Thursday, May 29, 2014

Summer 2014: Magnets, DNA, and Fun!

Abby and Steve hard at work in our newly created student office!
The summer has begun with two great new students (and the same old professor). We have a couple of great projects going on this summer from building a new instrument from the ground up to continuing our quest to understand the physics behind DNA packing! (In fact they have gotten some posts in ahead of me below.)

From Pelta et al., Journal of Biological Chemistry, 1996
Abby Bull will be working on the DNA packing part of things. In particular she will be trying to understand the graph at the right. What this is showing is that as cobalthexammine (the chemical is not important, just know that it is a +3 ion) DNA clumps together (aggregates) and falls out of solution.

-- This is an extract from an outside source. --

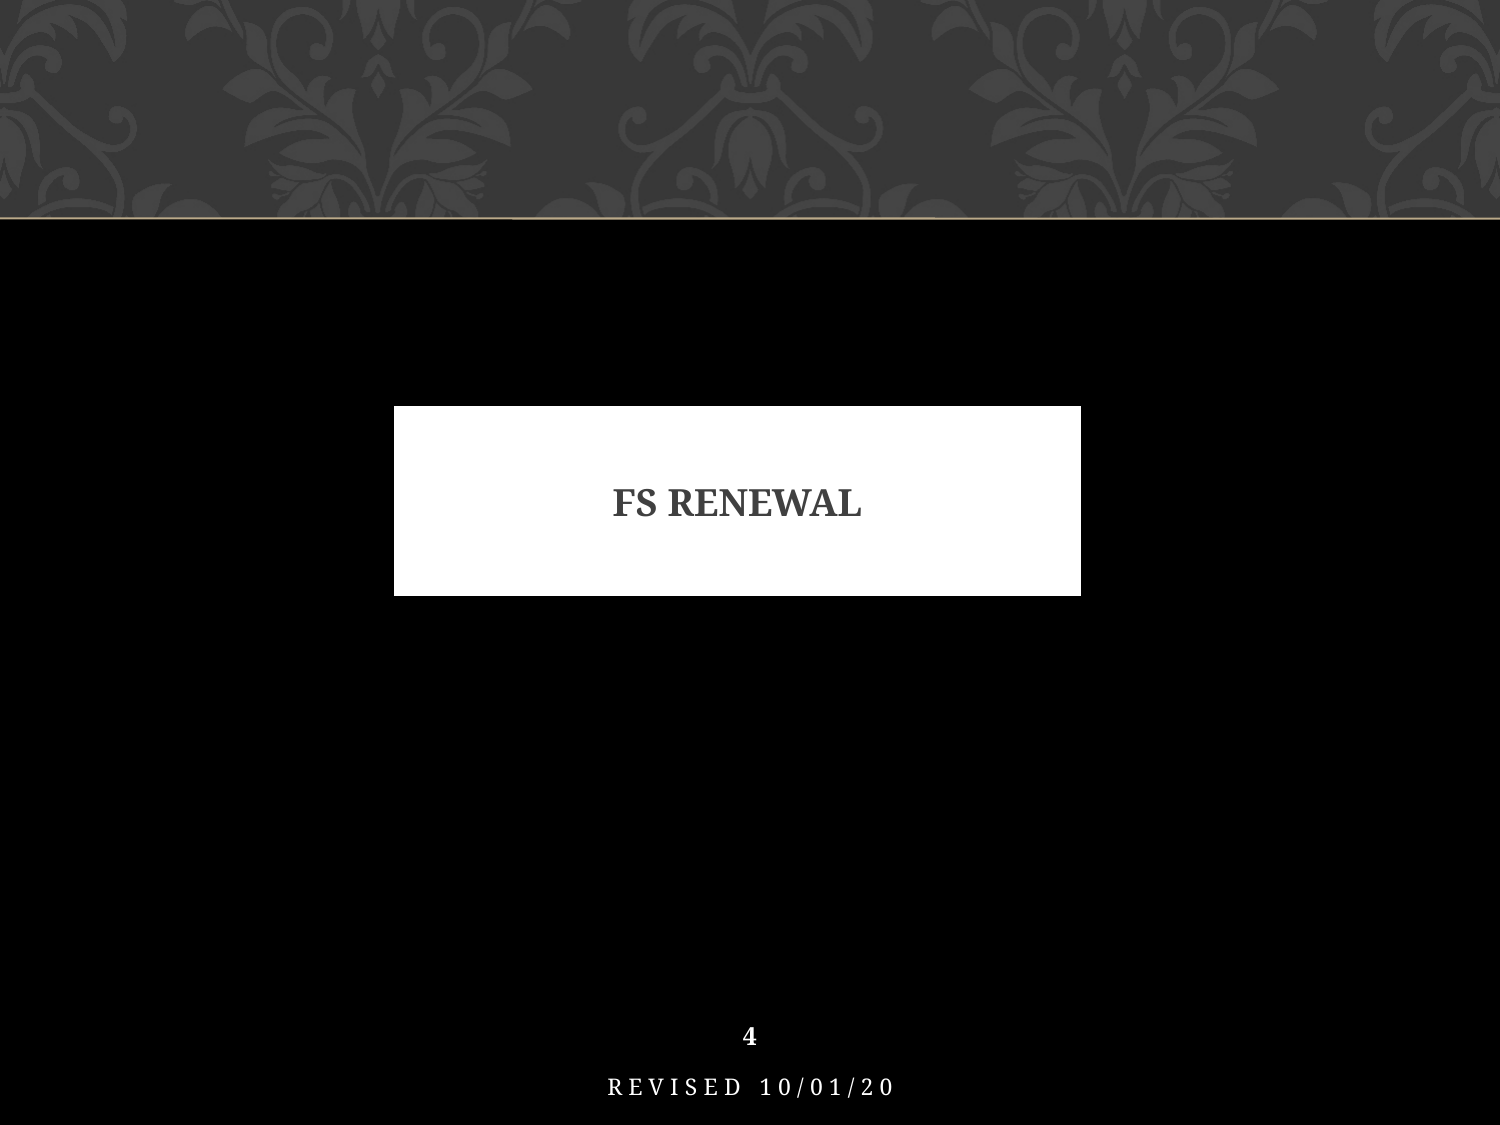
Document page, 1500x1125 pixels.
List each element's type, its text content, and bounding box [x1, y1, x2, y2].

This is surprising because relatively small amounts (~5mM from this graph) of CoHex can do this while there is no amount of +1 or +2 ions that you can add to do the same thing! It is something particular to +3 ions. (Those of you who are observant may also notice that something equally strange happens when you keep adding CoHex.)
Abby will be looking at "pellets" of DNA that are have been put in the state at the bottom of the "valley" in this graph. Ones that have condensed/aggregated/clumped together. Our collaborators at George Washington University have made these samples and then redissolved them in a different solution (in this case a highly concentrated KCl solution). They have made many of these samples, systematically changing the ratio of +3 ion (CoHex) to +1 ion (NaCl). Abby will be measuring the amount of +3 ion and +1 ion that was actually bound to the DNA when it was in its "clumpy" state. Using this, we hope to extract the physics, in particular the forces between DNA, that lead to this state. This is a follow-up on some work done previously by John Giannini in our lab that looked at the amount of +3 ions and +2 ions that were bound in the same state.

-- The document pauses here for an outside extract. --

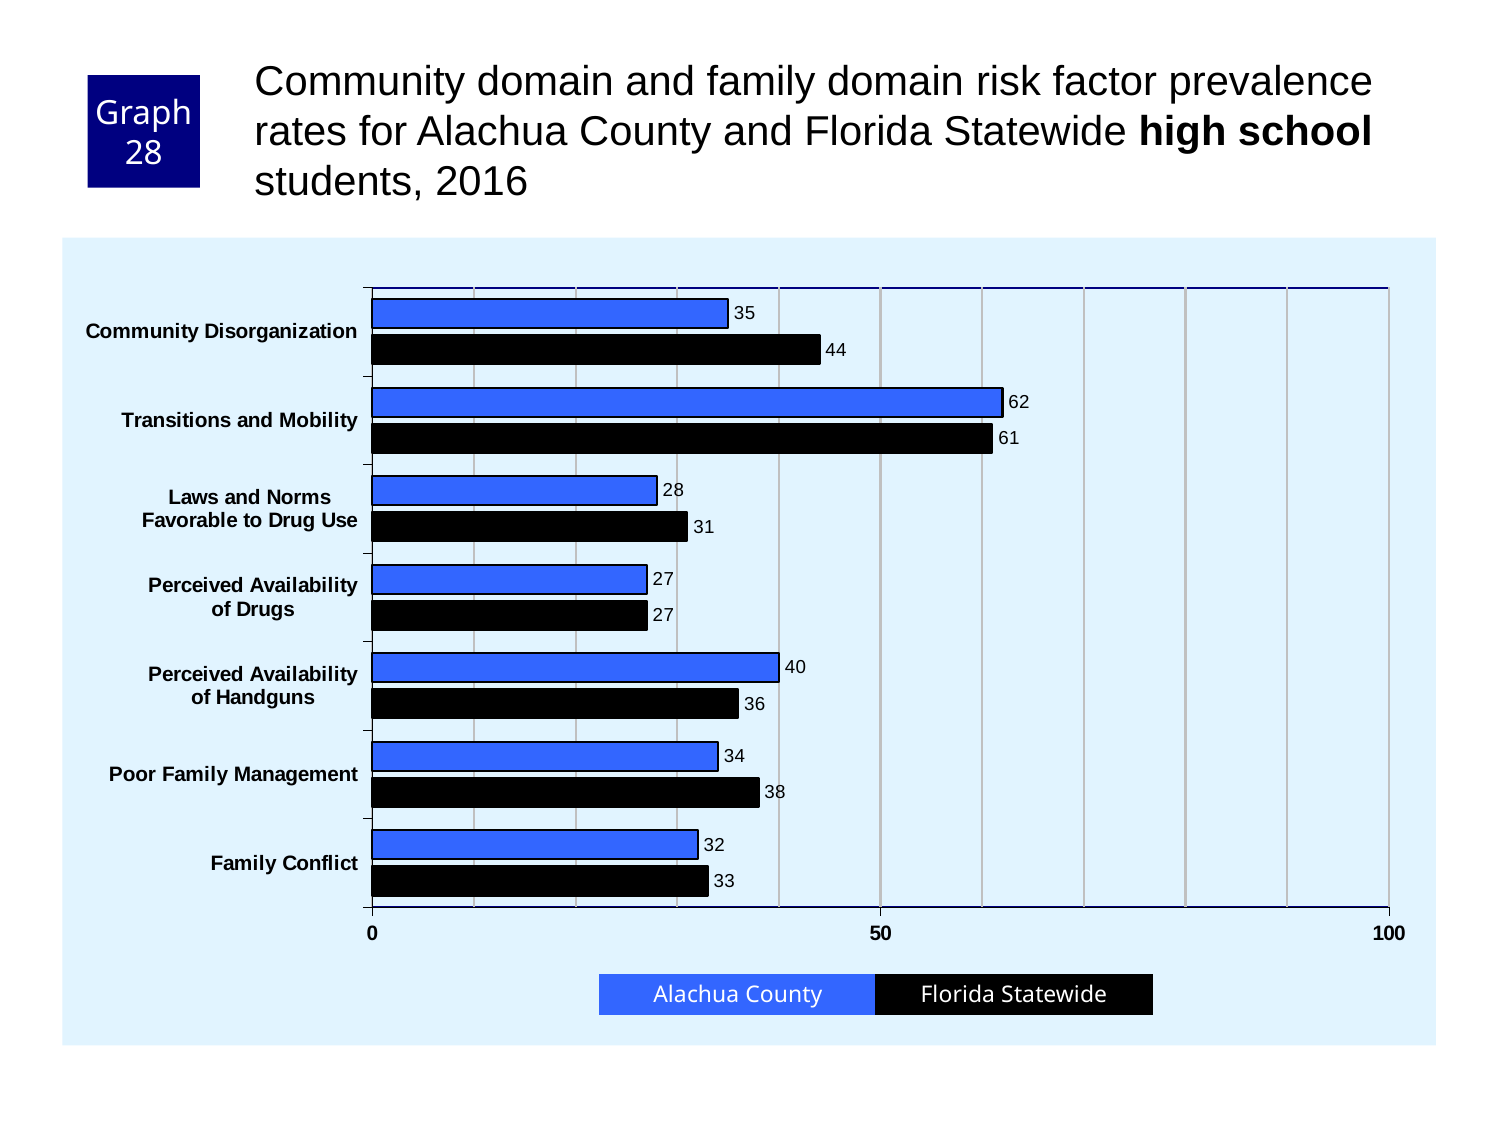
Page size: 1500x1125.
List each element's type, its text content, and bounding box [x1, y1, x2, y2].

text_box Community domain and family domain risk factor prevalence rates for Alachua County and Florida Statewide high school students, 2016 [249, 50, 1438, 175]
chart [62, 237, 1437, 1046]
text_box Graph 28 [87, 75, 200, 188]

Image courtesy of Wikipedia
Steve Kenyon will be working on building a magnetic tweezers setup from scratch. What are magnetic
tweezers you may ask? In magnetic tweezers, one uses small (but strong!) permanent magnets (think refrigerator magnets on steroids) to pull on small magnetic beads that are attached to the object of interest. In our case we often are pulling on DNA or DNA with other proteins interacting with it. By carefully calibrating the machine one can measure exactly how long the molecule of interest is when you pull it with a certain force. By measuring how hard it is to pull the molecule straight, we learn something about the structure of that molecule before we started pulling on it. (Just like you can tell how tangled a telephone cord is by how hard it is to pull the cord straight.) (I know those of you who are younger out there may be wondering what a "telephone cord" is. Pleas ask your parents.)
This is a pretty involved project that will involve writing a lot of computer code in a funny computer language called Labview and doing a lot of interfacing of physical instruments, motors, and cameras with the computer and the program that is running it. All-in-all a great introduction into machine design!

So, I hope you will all enjoy our journey this summer with us and hopefully will be cheering us on as we race to get all of this done before classes begin!